• [Source material]:

----

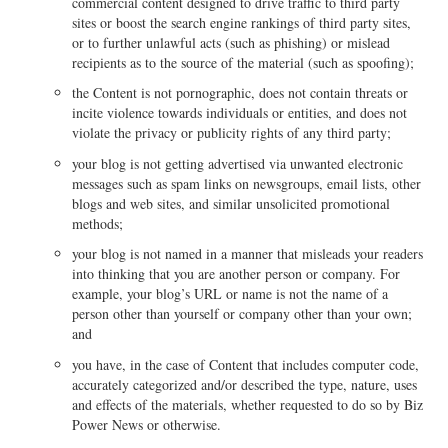
commercial content designed to drive traffic to third party
sites or boost the search engine rankings of third party sites,
or to further unlawful acts (such as phishing) or mislead
recipients as to the source of the material (such as spoofing);
the Content is not pornographic, does not contain threats or
incite violence towards individuals or entities, and does not
violate the privacy or publicity rights of any third party;
your blog is not getting advertised via unwanted electronic
messages such as spam links on newsgroups, email lists, other
blogs and web sites, and similar unsolicited promotional
methods;
your blog is not named in a manner that misleads your readers
into thinking that you are another person or company. For
example, your blog’s URL or name is not the name of a
person other than yourself or company other than your own;
and
you have, in the case of Content that includes computer code,
accurately categorized and/or described the type, nature, uses
and effects of the materials, whether requested to do so by Biz
Power News or otherwise.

----

• [Instructions for the task]: Copy each line in the entries above where the word "company" shows up.

• [Solution for this exercise]:
into thinking that you are another person or company. For
person other than yourself or company other than your own;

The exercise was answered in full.